Traction Control Myth?

Okay, this is going to be a good one ! I was not only told but I also researched it online, and that is if you disengage your traction control before you start driving, it actually will give more take off power, along with power in general, and, it will actually make your brakes last longer, like pads, etc. IS THIS A MYTH OR IS IT A FACT? I would love to get some feedback on this. I have done the above with my Enclave and notice a HUGE difference in power…

My 4wd, awd or whatever you want to call it only kicks in as needed, so my car no difference under normal driving conditions. Do not know your car.

Traction control will apply the brakes to the slipping wheel supposedly, so yeah it is using the brakes. Like I said though, in snow I disengage it and it helps keep the car going straight. Maybe it’s the car or an abs fault, but it will drive the car to the side of the road. I wish I would have realized it a few years ago. Friday the 13th, stayed too late and a huge storm. 7 miles to the plowed interstate and every time I’d hit the gas a little too much, it would drive me to the side of the road. I’ve got no time for it but I’ve been driving for 60 years without all these modern features.

It is a myth. It is only a perception on the part of the driver, not a fact.

Generally traction control reduces engine power so that the tires don’t spin. Some traction controls apply one brake or the other so that open differentials so that one wheel on a slipppery surface does not spin up when the other tire has traction.

Now some of these systems are tunec very conservatively and engage traction control early. Likely the case in a Buick. A Mustang will be far less conservative and allows lots of wheelspin.

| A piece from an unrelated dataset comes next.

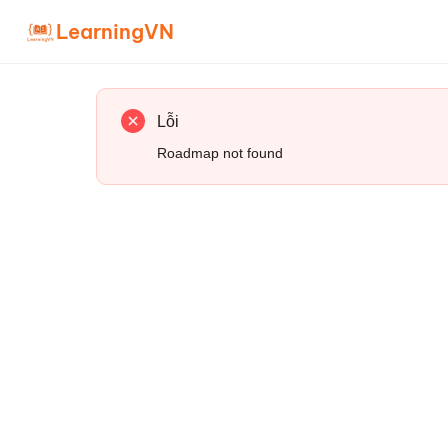
LearningVN
Lỗi
Roadmap not found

Tires and traction are the point. If you don’t overpower the tires, there is no need for traction control to even engage… so power is maintained and brakes are saved. If you constantly engage traction control… either apply less throttle or get better tires.

4 Likes

I seriously doubt this. Please give us your 0-60 times with and without traction control.

1 Like

Me thinks Skip is confusing track performance with everyday driving .
Huge difference - doubtful - placebo effect ?

2 Likes

Your engine only produces X amount of power, turning trac off does not magically make the engine more powerful, what it does is allows you to use the power that was already there, but if you overpower the tires it doesn’t help your 60’ times…

So what you are probably feeling is the difference between reduced power (feels like it is bogging, lower rpm less power with trac on) and the tires spinning just enough to get the engine in the upper rpm range which is were the engine is giving you the feeling of more power…

1 Like

We had 10” snow and kid could not get uphill. The TC basically kept motor at idle since it was icy and deep snow. Car has a TC button and I never told her to push it and smoke the tires. Took her 10 min to go 200’. She was annoyed.
Oh yea, that was the Camry with absolute worse crap Oem tires.

The OP is talking about everyday driving, not a low-traction situation, so I’m afraid this really isn’t relevant to the discussion.